Problem requirements: Based on the entries below, how many lines contain the word "high"? Respond with only the number.

(Study material)

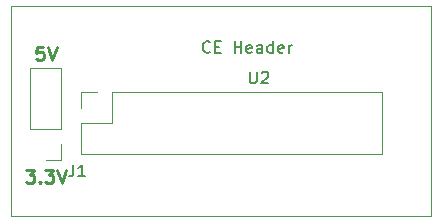
<source format=gbr>
G04 #@! TF.GenerationSoftware,KiCad,Pcbnew,5.1.5*
G04 #@! TF.CreationDate,2020-02-08T20:39:40+01:00*
G04 #@! TF.ProjectId,teensy-breakout,7465656e-7379-42d6-9272-65616b6f7574,rev?*
G04 #@! TF.SameCoordinates,Original*
G04 #@! TF.FileFunction,Legend,Top*
G04 #@! TF.FilePolarity,Positive*
%FSLAX46Y46*%
G04 Gerber Fmt 4.6, Leading zero omitted, Abs format (unit mm)*
G04 Created by KiCad (PCBNEW 5.1.5) date 2020-02-08 20:39:40*
%MOMM*%
%LPD*%
G04 APERTURE LIST*
%ADD10C,0.150000*%
%ADD11C,0.254000*%
%ADD12C,0.120000*%
G04 APERTURE END LIST*
D10*
X143692952Y-78182742D02*
X143645333Y-78230361D01*
X143502476Y-78277980D01*
X143407238Y-78277980D01*
X143264380Y-78230361D01*
X143169142Y-78135123D01*
X143121523Y-78039885D01*
X143073904Y-77849409D01*
X143073904Y-77706552D01*
X143121523Y-77516076D01*
X143169142Y-77420838D01*
X143264380Y-77325600D01*
X143407238Y-77277980D01*
X143502476Y-77277980D01*
X143645333Y-77325600D01*
X143692952Y-77373219D01*
X144121523Y-77754171D02*
X144454857Y-77754171D01*
X144597714Y-78277980D02*
X144121523Y-78277980D01*
X144121523Y-77277980D01*
X144597714Y-77277980D01*
X145788190Y-78277980D02*
X145788190Y-77277980D01*
X145788190Y-77754171D02*
X146359619Y-77754171D01*
X146359619Y-78277980D02*
X146359619Y-77277980D01*
X147216761Y-78230361D02*
X147121523Y-78277980D01*
X146931047Y-78277980D01*
X146835809Y-78230361D01*
X146788190Y-78135123D01*
X146788190Y-77754171D01*
X146835809Y-77658933D01*
X146931047Y-77611314D01*
X147121523Y-77611314D01*
X147216761Y-77658933D01*
X147264380Y-77754171D01*
X147264380Y-77849409D01*
X146788190Y-77944647D01*
X148121523Y-78277980D02*
X148121523Y-77754171D01*
X148073904Y-77658933D01*
X147978666Y-77611314D01*
X147788190Y-77611314D01*
X147692952Y-77658933D01*
X148121523Y-78230361D02*
X148026285Y-78277980D01*
X147788190Y-78277980D01*
X147692952Y-78230361D01*
X147645333Y-78135123D01*
X147645333Y-78039885D01*
X147692952Y-77944647D01*
X147788190Y-77897028D01*
X148026285Y-77897028D01*
X148121523Y-77849409D01*
X149026285Y-78277980D02*
X149026285Y-77277980D01*
X149026285Y-78230361D02*
X148931047Y-78277980D01*
X148740571Y-78277980D01*
X148645333Y-78230361D01*
X148597714Y-78182742D01*
X148550095Y-78087504D01*
X148550095Y-77801790D01*
X148597714Y-77706552D01*
X148645333Y-77658933D01*
X148740571Y-77611314D01*
X148931047Y-77611314D01*
X149026285Y-77658933D01*
X149883428Y-78230361D02*
X149788190Y-78277980D01*
X149597714Y-78277980D01*
X149502476Y-78230361D01*
X149454857Y-78135123D01*
X149454857Y-77754171D01*
X149502476Y-77658933D01*
X149597714Y-77611314D01*
X149788190Y-77611314D01*
X149883428Y-77658933D01*
X149931047Y-77754171D01*
X149931047Y-77849409D01*
X149454857Y-77944647D01*
X150359619Y-78277980D02*
X150359619Y-77611314D01*
X150359619Y-77801790D02*
X150407238Y-77706552D01*
X150454857Y-77658933D01*
X150550095Y-77611314D01*
X150645333Y-77611314D01*
D11*
X128106714Y-88147071D02*
X128814285Y-88147071D01*
X128433285Y-88582500D01*
X128596571Y-88582500D01*
X128705428Y-88636928D01*
X128759857Y-88691357D01*
X128814285Y-88800214D01*
X128814285Y-89072357D01*
X128759857Y-89181214D01*
X128705428Y-89235642D01*
X128596571Y-89290071D01*
X128270000Y-89290071D01*
X128161142Y-89235642D01*
X128106714Y-89181214D01*
X129304142Y-89181214D02*
X129358571Y-89235642D01*
X129304142Y-89290071D01*
X129249714Y-89235642D01*
X129304142Y-89181214D01*
X129304142Y-89290071D01*
X129739571Y-88147071D02*
X130447142Y-88147071D01*
X130066142Y-88582500D01*
X130229428Y-88582500D01*
X130338285Y-88636928D01*
X130392714Y-88691357D01*
X130447142Y-88800214D01*
X130447142Y-89072357D01*
X130392714Y-89181214D01*
X130338285Y-89235642D01*
X130229428Y-89290071D01*
X129902857Y-89290071D01*
X129794000Y-89235642D01*
X129739571Y-89181214D01*
X130773714Y-88147071D02*
X131154714Y-89290071D01*
X131535714Y-88147071D01*
X129576285Y-77733071D02*
X129032000Y-77733071D01*
X128977571Y-78277357D01*
X129032000Y-78222928D01*
X129140857Y-78168500D01*
X129413000Y-78168500D01*
X129521857Y-78222928D01*
X129576285Y-78277357D01*
X129630714Y-78386214D01*
X129630714Y-78658357D01*
X129576285Y-78767214D01*
X129521857Y-78821642D01*
X129413000Y-78876071D01*
X129140857Y-78876071D01*
X129032000Y-78821642D01*
X128977571Y-78767214D01*
X129957285Y-77733071D02*
X130338285Y-78876071D01*
X130719285Y-77733071D01*
D12*
X162433000Y-74295000D02*
X162433000Y-92075000D01*
X126873000Y-92075000D02*
X126873000Y-74295000D01*
X126873000Y-74295000D02*
X162433000Y-74295000D01*
X162433000Y-92075000D02*
X126873000Y-92075000D01*
X132782000Y-82942740D02*
X132782000Y-81612740D01*
X134112000Y-81601000D02*
X132782000Y-81601000D01*
X132782000Y-86799420D02*
X132782000Y-84199420D01*
X135382000Y-84201000D02*
X132782000Y-84201000D01*
X135382000Y-84201000D02*
X135382000Y-81661000D01*
X135382000Y-81601000D02*
X158302000Y-81601000D01*
X132782000Y-86801000D02*
X158302000Y-86801000D01*
X158302000Y-86801000D02*
X158302000Y-81601000D01*
X131124000Y-79569000D02*
X128464000Y-79569000D01*
X131124000Y-84709000D02*
X131124000Y-79569000D01*
X128464000Y-84709000D02*
X128464000Y-79569000D01*
X131124000Y-84709000D02*
X128464000Y-84709000D01*
X131124000Y-85979000D02*
X131124000Y-87309000D01*
X131124000Y-87309000D02*
X129794000Y-87309000D01*
D10*
X147066095Y-79843380D02*
X147066095Y-80652904D01*
X147113714Y-80748142D01*
X147161333Y-80795761D01*
X147256571Y-80843380D01*
X147447047Y-80843380D01*
X147542285Y-80795761D01*
X147589904Y-80748142D01*
X147637523Y-80652904D01*
X147637523Y-79843380D01*
X148066095Y-79938619D02*
X148113714Y-79891000D01*
X148208952Y-79843380D01*
X148447047Y-79843380D01*
X148542285Y-79891000D01*
X148589904Y-79938619D01*
X148637523Y-80033857D01*
X148637523Y-80129095D01*
X148589904Y-80271952D01*
X148018476Y-80843380D01*
X148637523Y-80843380D01*
X132127666Y-87717380D02*
X132127666Y-88431666D01*
X132080047Y-88574523D01*
X131984809Y-88669761D01*
X131841952Y-88717380D01*
X131746714Y-88717380D01*
X133127666Y-88717380D02*
X132556238Y-88717380D01*
X132841952Y-88717380D02*
X132841952Y-87717380D01*
X132746714Y-87860238D01*
X132651476Y-87955476D01*
X132556238Y-88003095D01*
M02*

</source>
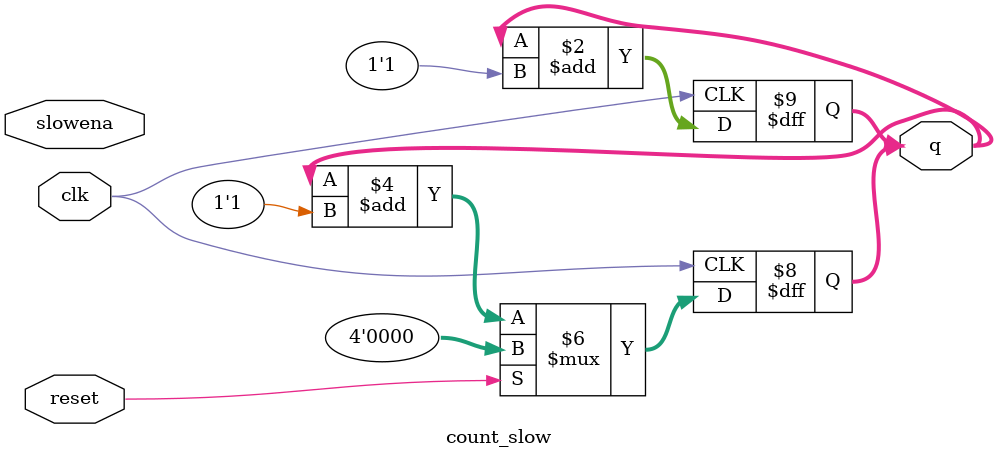
<source format=v>

module count_slow(
    input clk,
    input slowena,
    input reset,
    output reg [3:0] q);

// On the positive edge of the clock:
// if reset is high, reset the output q to 0. 
// Otherwise, only increment the output q if the ena input is high and q is not 9.

// When clk is not high, the output q and increment the output clock
// so q is always 0.
reg [3:0] q;

always @(posedge clk)
    q = q + 1'b1;

// If q is high, increment the output clock.
// Otherwise, set new data on every positive clock edge.

// On clk is low, the output q and increment the output clock.

always @(posedge clk)
    if (reset) begin
        q <= 0;
    end else begin
        q = q + 1'b1;
    end

endmodule

</source>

(End Study material)

Solution: 4